As always, you can find the Dobbs v. Jackson decision here.
Paragraph 4 of 11
Sentence 3 of 4
There are a few tightly-bound claims in this sentence:
“But as we have seen, great common-law authorities like Bracton, Coke, Hale, and Blackstone all wrote that a post-quickening abortion was a crime—and a serious one at that.”
Here’s where we get into issues that annoy people who either want easy answers or have no time for thinking hard about things they feel deeply about. Get ready for some semantic parsing.
It is true that “Bracton, Coke, Hale, and Blackstone all wrote that a post-quickening abortion was a crime” (I’ll leave the “seriousness” issue aside for now).

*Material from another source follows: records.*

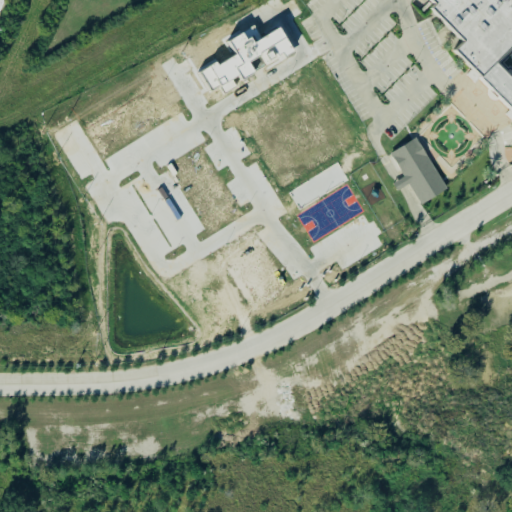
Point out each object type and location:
building: (0, 1)
building: (1, 4)
road: (383, 15)
road: (346, 16)
road: (430, 16)
road: (366, 24)
road: (368, 25)
building: (475, 28)
road: (438, 31)
road: (387, 32)
parking lot: (346, 35)
road: (449, 35)
road: (410, 37)
road: (441, 40)
building: (483, 41)
road: (448, 42)
road: (397, 49)
parking lot: (435, 50)
road: (503, 52)
road: (508, 52)
road: (365, 55)
road: (447, 56)
building: (243, 58)
road: (345, 58)
road: (386, 60)
road: (493, 61)
road: (386, 62)
parking lot: (383, 64)
road: (408, 67)
road: (502, 70)
road: (510, 74)
road: (421, 75)
building: (496, 85)
road: (497, 87)
road: (447, 89)
road: (385, 90)
road: (441, 90)
parking lot: (405, 100)
road: (492, 103)
road: (479, 106)
road: (440, 107)
road: (395, 108)
road: (505, 114)
road: (468, 116)
road: (408, 131)
road: (411, 135)
fountain: (449, 135)
road: (476, 143)
road: (430, 154)
road: (505, 161)
building: (416, 169)
building: (416, 171)
road: (443, 176)
road: (403, 177)
road: (404, 190)
road: (461, 236)
road: (273, 337)
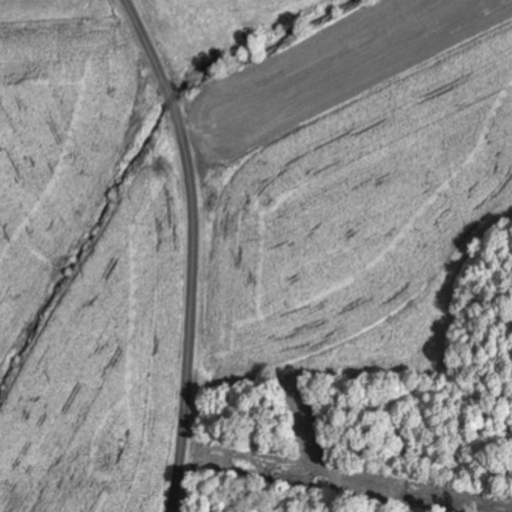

That has been established in previous sentences and their citations. What none of those writers did, though, was make the case as to why it was a crime. They just asserted that it was. In that sense, the Solicitor General (I’m referring now to sentence #108) is correct in claiming that none of those writers “firmly established” abortion at any stage as a crime. They just declared it so.
What we’re left with, if that holds, is a true claim that doesn’t actually address the claim it aims to refute. My project at the moment is to establish the truth of each claim in the sentences presented, so I’m calling these true:
- “[G]reat common-law authorities like Bracton, Coke, Hale, and Blackstone all wrote that a post-quickening abortion was a crime.”
- “[W]e have seen [that] great common-law authorities like Bracton, Coke, Hale, and Blackstone all wrote that a post-quickening abortion was a crime.”
And I’ll leave this undetermined:
- “But as we have seen, great common-law authorities like Bracton, Coke, Hale, and Blackstone all wrote that a post-quickening abortion was a [serious] crime.”